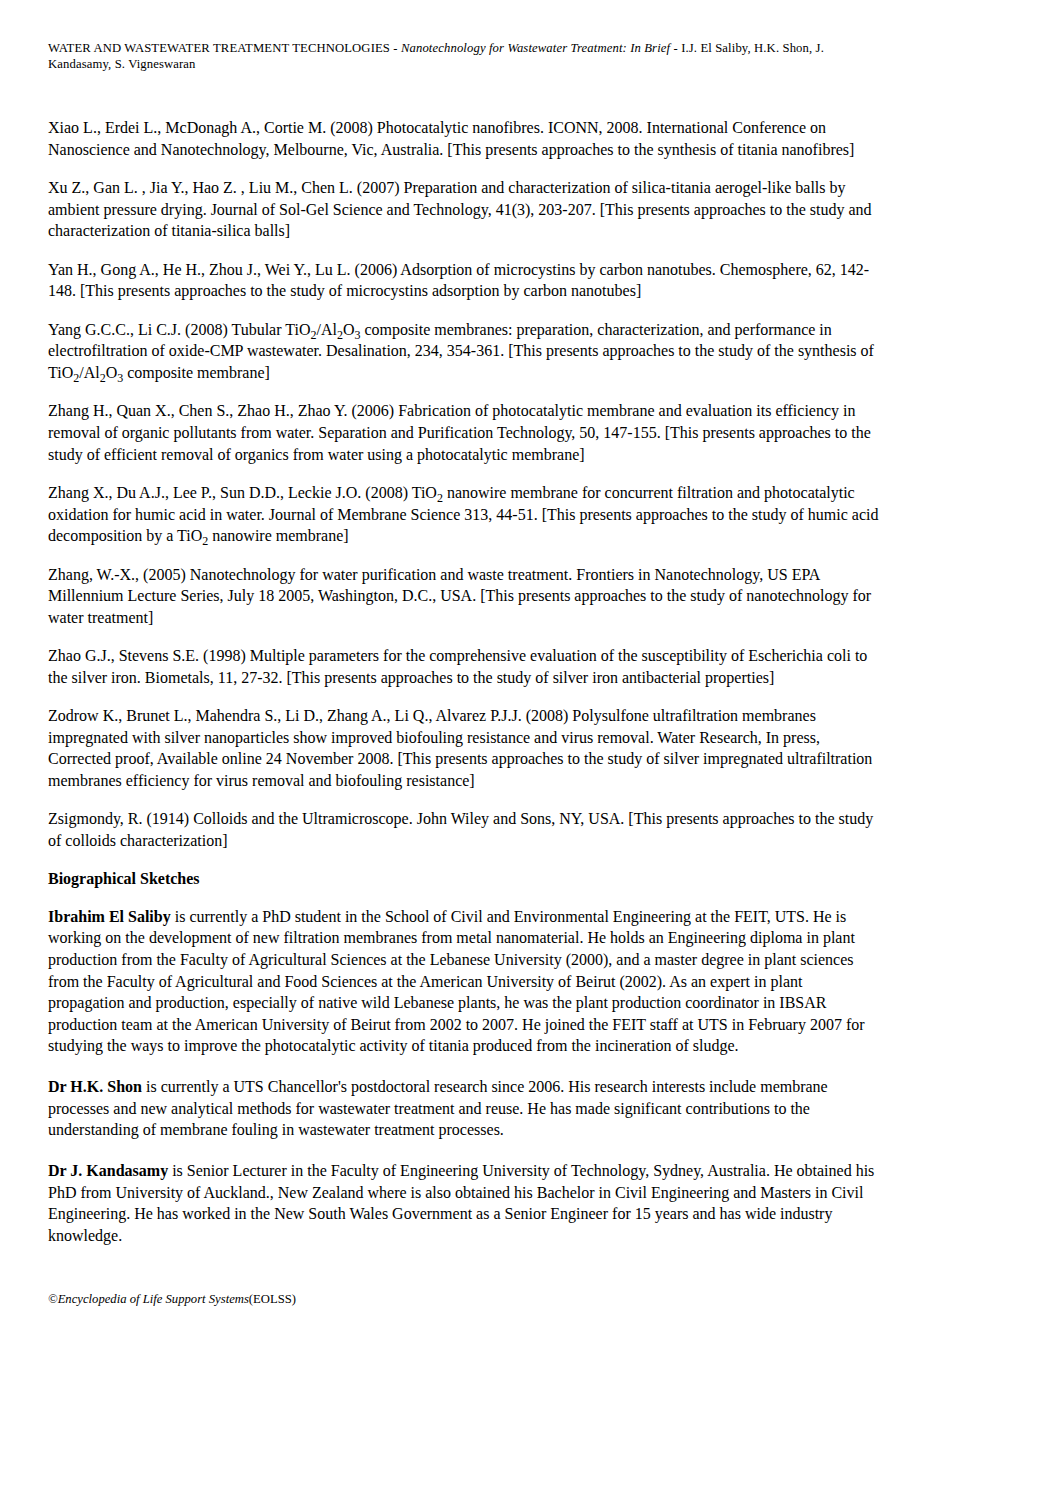WATER AND WASTEWATER TREATMENT TECHNOLOGIES - Nanotechnology for Wastewater Treatment: In Brief - I.J. El Saliby, H.K. Shon, J. Kandasamy, S. Vigneswaran
Xiao L., Erdei L., McDonagh A., Cortie M. (2008) Photocatalytic nanofibres. ICONN, 2008. International Conference on Nanoscience and Nanotechnology, Melbourne, Vic, Australia. [This presents approaches to the synthesis of titania nanofibres]
Xu Z., Gan L. , Jia Y., Hao Z. , Liu M., Chen L. (2007) Preparation and characterization of silica-titania aerogel-like balls by ambient pressure drying. Journal of Sol-Gel Science and Technology, 41(3), 203-207. [This presents approaches to the study and characterization of titania-silica balls]
Yan H., Gong A., He H., Zhou J., Wei Y., Lu L. (2006) Adsorption of microcystins by carbon nanotubes. Chemosphere, 62, 142-148. [This presents approaches to the study of microcystins adsorption by carbon nanotubes]
Yang G.C.C., Li C.J. (2008) Tubular TiO2/Al2O3 composite membranes: preparation, characterization, and performance in electrofiltration of oxide-CMP wastewater. Desalination, 234, 354-361. [This presents approaches to the study of the synthesis of TiO2/Al2O3 composite membrane]
Zhang H., Quan X., Chen S., Zhao H., Zhao Y. (2006) Fabrication of photocatalytic membrane and evaluation its efficiency in removal of organic pollutants from water. Separation and Purification Technology, 50, 147-155. [This presents approaches to the study of efficient removal of organics from water using a photocatalytic membrane]
Zhang X., Du A.J., Lee P., Sun D.D., Leckie J.O. (2008) TiO2 nanowire membrane for concurrent filtration and photocatalytic oxidation for humic acid in water. Journal of Membrane Science 313, 44-51. [This presents approaches to the study of humic acid decomposition by a TiO2 nanowire membrane]
Zhang, W.-X., (2005) Nanotechnology for water purification and waste treatment. Frontiers in Nanotechnology, US EPA Millennium Lecture Series, July 18 2005, Washington, D.C., USA. [This presents approaches to the study of nanotechnology for water treatment]
Zhao G.J., Stevens S.E. (1998) Multiple parameters for the comprehensive evaluation of the susceptibility of Escherichia coli to the silver iron. Biometals, 11, 27-32. [This presents approaches to the study of silver iron antibacterial properties]
Zodrow K., Brunet L., Mahendra S., Li D., Zhang A., Li Q., Alvarez P.J.J. (2008) Polysulfone ultrafiltration membranes impregnated with silver nanoparticles show improved biofouling resistance and virus removal. Water Research, In press, Corrected proof, Available online 24 November 2008. [This presents approaches to the study of silver impregnated ultrafiltration membranes efficiency for virus removal and biofouling resistance]
Zsigmondy, R. (1914) Colloids and the Ultramicroscope. John Wiley and Sons, NY, USA. [This presents approaches to the study of colloids characterization]
Biographical Sketches
Ibrahim El Saliby is currently a PhD student in the School of Civil and Environmental Engineering at the FEIT, UTS. He is working on the development of new filtration membranes from metal nanomaterial. He holds an Engineering diploma in plant production from the Faculty of Agricultural Sciences at the Lebanese University (2000), and a master degree in plant sciences from the Faculty of Agricultural and Food Sciences at the American University of Beirut (2002). As an expert in plant propagation and production, especially of native wild Lebanese plants, he was the plant production coordinator in IBSAR production team at the American University of Beirut from 2002 to 2007. He joined the FEIT staff at UTS in February 2007 for studying the ways to improve the photocatalytic activity of titania produced from the incineration of sludge.
Dr H.K. Shon is currently a UTS Chancellor's postdoctoral research since 2006. His research interests include membrane processes and new analytical methods for wastewater treatment and reuse. He has made significant contributions to the understanding of membrane fouling in wastewater treatment processes.
Dr J. Kandasamy is Senior Lecturer in the Faculty of Engineering University of Technology, Sydney, Australia. He obtained his PhD from University of Auckland., New Zealand where is also obtained his Bachelor in Civil Engineering and Masters in Civil Engineering. He has worked in the New South Wales Government as a Senior Engineer for 15 years and has wide industry knowledge.
©Encyclopedia of Life Support Systems(EOLSS)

────────────────────────────────────────

# [EXERCISE PROMPT]
Set down precisely the lines above between the line holding "Zhang X., Du" and the line holding "Zhao G.J., Stevens", inclusive, and nothing beyond them.

# [SOLUTION BELOW]
Zhang X., Du A.J., Lee P., Sun D.D., Leckie J.O. (2008) TiO2 nanowire membrane for concurrent filtration and photocatalytic oxidation for humic acid in water. Journal of Membrane Science 313, 44-51. [This presents approaches to the study of humic acid decomposition by a TiO2 nanowire membrane]
Zhang, W.-X., (2005) Nanotechnology for water purification and waste treatment. Frontiers in Nanotechnology, US EPA Millennium Lecture Series, July 18 2005, Washington, D.C., USA. [This presents approaches to the study of nanotechnology for water treatment]
Zhao G.J., Stevens S.E. (1998) Multiple parameters for the comprehensive evaluation of the susceptibility of Escherichia coli to the silver iron. Biometals, 11, 27-32. [This presents approaches to the study of silver iron antibacterial properties]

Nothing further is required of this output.